Tinha passado uma vista de olhos pelos comentários ao post da Joana Lopes. Voltei agora a espreitá-los e verifiquei que há alguns comentários seus. Digo-lhe, com esta minha autoridade tão diminuída, que mal lhes prestei atenção e que, quando redigi o meu próprio comentário, não estava a pensar em si, nem no que escreveu.
Enfim, Miguel Marujo, parece-me bem que leu o que escrevi como se estivesse a ouvir um daqueles concertos para violino de Chopin... que nos deu um momento, não de indignação, mas de alegria. Perca a má disposição e aceite um cumprimento amigável.

José de Sousa disse...

Joana
Eu tentei falar do quadro de 2010 em que, ao fim e ao cabo, já nos encontramos. Mas não tenho qualquer certeza. Sei que tudo pode ser diferente. Foi mais um pobre exercício do que outra coisa. Sei que lhe podia acrescentar alguns anos ou algum do tempo que se lhe seguem. Mas naturalmente que não quis entrar em mais confusões. E nem isso estava no âmbito do que comentava.

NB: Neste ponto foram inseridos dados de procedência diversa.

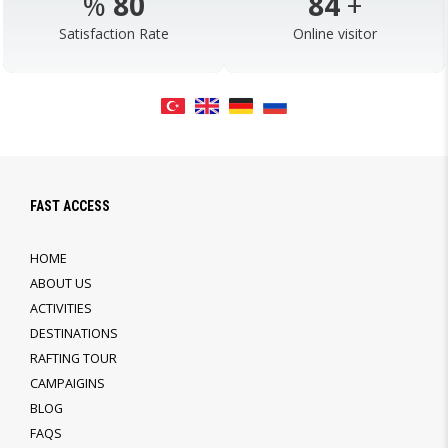
%
98
103
+
Satisfaction Rate
Online visitor
FAST ACCESS
HOME
ABOUT US
ACTIVITIES
DESTINATIONS
RAFTING TOUR
CAMPAIGINS
BLOG
FAQS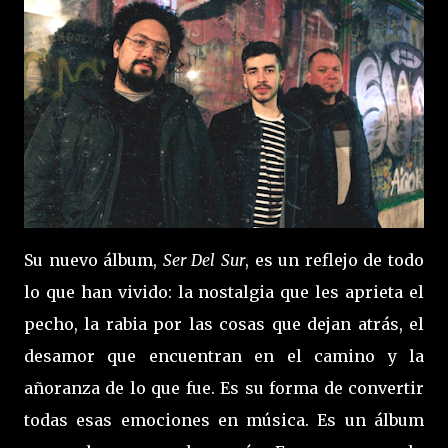
Su nuevo álbum,
Ser Del Sur
, es un reflejo de todo
lo que han vivido: la nostalgia que les aprieta el
pecho, la rabia por las cosas que dejan atrás, el
desamor que encuentran en el camino y la
añoranza de lo que fue. Es su forma de convertir
todas esas emociones en música. Es un álbum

Quis só olhar de forma um pouco mais larga. E até desconfio que a tendência não penda para o centenário. Vamos ter água pela barba, com muitas outras coisas, e não sobrará nem tempo, nem interesse, nem motivações conflituais, para darmos qualquer atenção particular à implantação da República e à maneira de a continuarmos.
Se não esqueço o lado um tanto imaginativo do que escrevi e as dúvidas que merece, há ,contudo, uma coisa de que tenho a certeza. Quem não pensa o futuro, não sabe o que fazer no presente. Nem sabe pensá-lo. Aja bem ou não. Pense mal ou não. O Futuro o dirá, se acaso o puder fazer (com a nossa boa vontade e ajuda, claro). E admito até que este pensar (um tanto criativo) do que virá é tão necessário, ou mais, como o conhecimento do que já foi. Conhecimento obrigatoriamente filtrado e afeiçoado pelos tempos que a seguir vão correndo.